Testo di partenza:
Chiedo scusa per l’intermezzo fuori dal tema iniziale e soprattutto per non potere argomentare.
Un bacio a Sump per la vitale fantasia con cui ha sviluppato la mia paraboletta. Mi pare che egli abbia colto bene il punto che mi prudeva e che mi aveva spinto a parlare in parabole: chissà che la riduzione del consenso sociale non aiuti la comunità dei discepoli di Gesù a riascoprire la pari dignità e il buon vicinato, insuperabilmente insegnati con il gesto della lavanda.
Sulla scia di quanto scritto da Luigi fin dall’inzio di questo potificato, vorrei segnale ciò che agenzia di stampa, tv e giornali ormai danno, giustamente, per realtò oggettiva. Diverso dal suo grande predecessore per temperamento, esperienze e formazione culturale, e dunque con un proprio stile originale, Joseph Ratzinger ha scelto una linea di continuità con il pontificato di Karol Wojtyla, il Papa che lo aveva chiamato a Roma.
«Giovanni Paolo II – sono parole del card. Angelo Comastri,
vicario per la Città del Vaticano – ha sentito in modo
straordinario il comando di Gesù ’andate e predicate a tutte
le gentì e per questo ha intrapreso i suoi grandi viaggi
internazionali, che lo hanno portato in tanti luoghi e
situazioni, sempre spinto dall’urgenza delle parole di San
Paolo ’guai a me se non annunciassi il Vangelò. Lo stesso
ammonimento che Benedetto XVI ripete a tutti noi». Ad unire i
due Pontefici è dunque la ricerca di «una nuova apologetica,
adatta alle esigenze di oggi, impegnata – come aveva detto il
Papa polacco – nel conquistare non argomenti, ma anime, e cioè
nel difendere e promuovere il Vangelo, non noi stessi».

Obiettivo dichiarato: Copia parola per parola tutto il passo del testo di partenza che va da «Sulla scia di» giù fino a «chiamato a Roma.». Le voci provengono da un'altra fonte.

Voci fornite:
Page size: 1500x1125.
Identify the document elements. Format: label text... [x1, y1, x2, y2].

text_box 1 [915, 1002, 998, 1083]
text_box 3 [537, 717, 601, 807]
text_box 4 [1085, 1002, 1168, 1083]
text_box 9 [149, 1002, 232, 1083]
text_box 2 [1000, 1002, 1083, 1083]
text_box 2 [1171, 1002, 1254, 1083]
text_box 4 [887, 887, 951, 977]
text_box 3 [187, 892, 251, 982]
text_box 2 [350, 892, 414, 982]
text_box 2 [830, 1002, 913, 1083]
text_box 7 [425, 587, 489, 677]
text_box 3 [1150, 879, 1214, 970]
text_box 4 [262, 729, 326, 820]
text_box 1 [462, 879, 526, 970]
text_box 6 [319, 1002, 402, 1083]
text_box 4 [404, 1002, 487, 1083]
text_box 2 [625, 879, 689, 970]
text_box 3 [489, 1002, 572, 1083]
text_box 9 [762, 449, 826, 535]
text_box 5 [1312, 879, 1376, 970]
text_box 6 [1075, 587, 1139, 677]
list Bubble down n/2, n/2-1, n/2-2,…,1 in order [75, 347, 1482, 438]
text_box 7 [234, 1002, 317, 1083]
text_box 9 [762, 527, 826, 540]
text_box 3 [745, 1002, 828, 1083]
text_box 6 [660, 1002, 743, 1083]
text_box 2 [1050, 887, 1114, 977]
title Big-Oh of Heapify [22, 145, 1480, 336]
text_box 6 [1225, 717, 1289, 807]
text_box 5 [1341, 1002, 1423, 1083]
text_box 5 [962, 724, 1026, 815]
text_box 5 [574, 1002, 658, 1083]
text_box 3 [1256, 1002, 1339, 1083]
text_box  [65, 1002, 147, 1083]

Risultato atteso:
Sulla scia di quanto scritto da Luigi fin dall’inzio di questo potificato, vorrei segnale ciò che agenzia di stampa, tv e giornali ormai danno, giustamente, per realtò oggettiva. Diverso dal suo grande predecessore per temperamento, esperienze e formazione culturale, e dunque con un proprio stile originale, Joseph Ratzinger ha scelto una linea di continuità con il pontificato di Karol Wojtyla, il Papa che lo aveva chiamato a Roma.